Why We get Butterflies In Our Stomachs

What are the types of butterflies that we get in our stomachs? I get that butterfly feeling when I'm feeling nervous or excited about something, and I can feel that surge of adrenalin. Sometimes it feels positive, but I've read that it can be really stressful to your body and health in general. It's like being in the "fight or flight" mode. Below is what I found about butterfly-in-the-stomach state.

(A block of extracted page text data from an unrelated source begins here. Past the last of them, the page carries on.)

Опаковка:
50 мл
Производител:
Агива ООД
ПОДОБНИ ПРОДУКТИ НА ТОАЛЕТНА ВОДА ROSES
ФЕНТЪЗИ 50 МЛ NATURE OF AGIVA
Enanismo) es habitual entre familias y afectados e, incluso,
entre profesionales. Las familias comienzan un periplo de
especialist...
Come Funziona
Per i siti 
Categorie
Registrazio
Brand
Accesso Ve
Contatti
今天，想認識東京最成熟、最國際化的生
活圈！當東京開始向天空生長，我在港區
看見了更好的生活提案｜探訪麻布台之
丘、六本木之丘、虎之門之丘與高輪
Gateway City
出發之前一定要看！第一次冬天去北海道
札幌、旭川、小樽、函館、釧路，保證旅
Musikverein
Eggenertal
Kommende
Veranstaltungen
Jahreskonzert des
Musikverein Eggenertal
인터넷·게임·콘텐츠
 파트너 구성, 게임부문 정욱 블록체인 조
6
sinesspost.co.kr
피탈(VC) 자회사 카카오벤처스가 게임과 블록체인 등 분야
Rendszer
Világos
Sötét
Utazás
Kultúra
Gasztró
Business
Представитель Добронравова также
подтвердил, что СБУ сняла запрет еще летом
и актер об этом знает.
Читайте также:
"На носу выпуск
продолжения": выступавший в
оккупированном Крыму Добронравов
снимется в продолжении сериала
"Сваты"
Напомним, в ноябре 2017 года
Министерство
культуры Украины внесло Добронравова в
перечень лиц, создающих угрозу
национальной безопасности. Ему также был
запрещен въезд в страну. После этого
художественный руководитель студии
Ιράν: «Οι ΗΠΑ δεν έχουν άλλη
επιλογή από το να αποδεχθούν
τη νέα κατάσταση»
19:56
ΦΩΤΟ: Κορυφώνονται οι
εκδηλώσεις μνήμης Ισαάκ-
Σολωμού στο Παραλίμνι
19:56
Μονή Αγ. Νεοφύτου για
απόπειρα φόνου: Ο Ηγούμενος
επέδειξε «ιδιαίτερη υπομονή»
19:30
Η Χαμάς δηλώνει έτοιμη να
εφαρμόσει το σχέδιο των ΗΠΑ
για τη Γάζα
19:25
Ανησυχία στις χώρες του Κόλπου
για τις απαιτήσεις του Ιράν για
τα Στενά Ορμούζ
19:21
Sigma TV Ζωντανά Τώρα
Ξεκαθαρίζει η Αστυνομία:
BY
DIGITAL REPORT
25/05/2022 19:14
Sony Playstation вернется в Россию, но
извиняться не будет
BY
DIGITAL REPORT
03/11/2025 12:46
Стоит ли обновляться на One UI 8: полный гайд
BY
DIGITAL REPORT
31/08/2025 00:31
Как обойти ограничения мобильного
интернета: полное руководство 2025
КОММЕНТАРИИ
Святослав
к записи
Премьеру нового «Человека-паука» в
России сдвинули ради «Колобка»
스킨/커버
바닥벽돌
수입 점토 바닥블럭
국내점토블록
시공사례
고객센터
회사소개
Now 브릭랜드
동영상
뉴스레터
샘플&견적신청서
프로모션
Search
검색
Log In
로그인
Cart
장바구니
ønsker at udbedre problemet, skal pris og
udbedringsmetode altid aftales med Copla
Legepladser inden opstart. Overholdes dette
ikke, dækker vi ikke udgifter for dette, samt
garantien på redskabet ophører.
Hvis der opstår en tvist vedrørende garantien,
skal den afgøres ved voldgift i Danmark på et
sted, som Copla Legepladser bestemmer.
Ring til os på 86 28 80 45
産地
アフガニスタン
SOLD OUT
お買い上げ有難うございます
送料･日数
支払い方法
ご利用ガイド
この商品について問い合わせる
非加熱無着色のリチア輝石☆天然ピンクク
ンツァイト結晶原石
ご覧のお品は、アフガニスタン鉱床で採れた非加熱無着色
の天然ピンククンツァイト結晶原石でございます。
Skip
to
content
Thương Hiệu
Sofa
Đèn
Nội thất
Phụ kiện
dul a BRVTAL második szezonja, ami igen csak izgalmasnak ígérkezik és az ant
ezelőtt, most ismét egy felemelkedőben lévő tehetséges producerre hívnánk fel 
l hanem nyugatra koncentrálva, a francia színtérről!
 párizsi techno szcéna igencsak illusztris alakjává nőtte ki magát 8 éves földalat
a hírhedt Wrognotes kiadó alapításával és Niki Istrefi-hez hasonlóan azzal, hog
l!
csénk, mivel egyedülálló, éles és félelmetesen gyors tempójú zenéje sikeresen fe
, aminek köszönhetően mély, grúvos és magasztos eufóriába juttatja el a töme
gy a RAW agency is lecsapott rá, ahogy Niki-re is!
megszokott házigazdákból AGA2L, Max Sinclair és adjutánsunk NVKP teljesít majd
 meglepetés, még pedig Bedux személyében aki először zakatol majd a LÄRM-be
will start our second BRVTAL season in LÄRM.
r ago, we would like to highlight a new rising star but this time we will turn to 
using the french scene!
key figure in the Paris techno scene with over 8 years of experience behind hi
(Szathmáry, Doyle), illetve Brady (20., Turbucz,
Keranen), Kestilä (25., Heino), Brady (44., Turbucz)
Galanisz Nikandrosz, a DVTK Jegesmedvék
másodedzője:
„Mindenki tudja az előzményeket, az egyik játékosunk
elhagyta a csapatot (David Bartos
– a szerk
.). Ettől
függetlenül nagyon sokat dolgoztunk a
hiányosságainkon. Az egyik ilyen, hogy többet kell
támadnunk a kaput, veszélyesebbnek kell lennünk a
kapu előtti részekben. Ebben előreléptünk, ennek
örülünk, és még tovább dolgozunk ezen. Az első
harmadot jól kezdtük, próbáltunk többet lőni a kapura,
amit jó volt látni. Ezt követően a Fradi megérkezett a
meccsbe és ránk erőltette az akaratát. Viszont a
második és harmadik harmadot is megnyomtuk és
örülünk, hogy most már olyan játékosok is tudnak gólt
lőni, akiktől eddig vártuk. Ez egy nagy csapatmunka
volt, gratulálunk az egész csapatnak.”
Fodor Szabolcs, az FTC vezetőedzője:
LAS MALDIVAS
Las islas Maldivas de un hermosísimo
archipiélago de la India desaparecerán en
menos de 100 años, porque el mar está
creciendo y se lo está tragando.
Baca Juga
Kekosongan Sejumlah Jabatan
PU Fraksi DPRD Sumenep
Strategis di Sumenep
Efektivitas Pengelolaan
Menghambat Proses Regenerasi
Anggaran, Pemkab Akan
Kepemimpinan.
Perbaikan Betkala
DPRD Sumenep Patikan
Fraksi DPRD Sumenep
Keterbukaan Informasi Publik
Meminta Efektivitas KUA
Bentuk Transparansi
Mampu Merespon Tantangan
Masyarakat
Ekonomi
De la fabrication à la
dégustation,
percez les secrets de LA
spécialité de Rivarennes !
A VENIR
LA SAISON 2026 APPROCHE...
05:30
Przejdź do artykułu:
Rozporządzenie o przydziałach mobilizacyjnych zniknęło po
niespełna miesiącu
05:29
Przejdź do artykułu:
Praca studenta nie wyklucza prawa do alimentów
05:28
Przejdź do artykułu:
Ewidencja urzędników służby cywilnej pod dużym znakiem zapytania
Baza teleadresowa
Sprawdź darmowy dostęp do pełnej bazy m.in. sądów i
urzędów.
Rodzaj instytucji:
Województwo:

What's the Medical Explanation?

When you get nervous or scared, your body gives you a shot of energy in the form of a naturally derived hormone (epinephrine = adrenaline) which is secreted from the adrenal glands. This process is a part of the sympathetic nervous system that all mammals . In situations of high stress, epinephrine is secreted in order to help the individual cope with the stress; physiologically, it allows the individual to increase his/her heart rate, which in turn, increases the rate of glycogenalysis, creating more energy and allowing the individual to run faster, jump higher, and perform better. In other words, it has to do with an automatic reaction of neurotransmitters that manifests in your stomach. The increase in heart rate, due to the stressful situation, is also commonly known as "nervousness". This nervousness can manifests into many symptoms including the "butterfly" feeling in the stomach. The related biological term is called "fight or flight", which is what you do to make the stressful situation go away....you either deal with it (fight) or get away from it (flight).

Panic Attack Symptom

At times, it can start with a mere butterfly inside the stomach. As you watch the clock strike each second, the butterfly seems to flutter faster, more intense, making you feel uncomfortable. Then, you begin to feel difficulty in breathing, palpitations, and profuse sweating. This is the usual combination an individual experiences during a panic attack. This episode is triggered by different events, most of which are situations that make a person feel nervous. Say, a job interview, speech in front of a crowd or merely anticipating for the next panic attack. There is no specific event that pushes this episode to surface. The only thing science knows is its connection to nerve-wracking incidents which can vary from one person to another.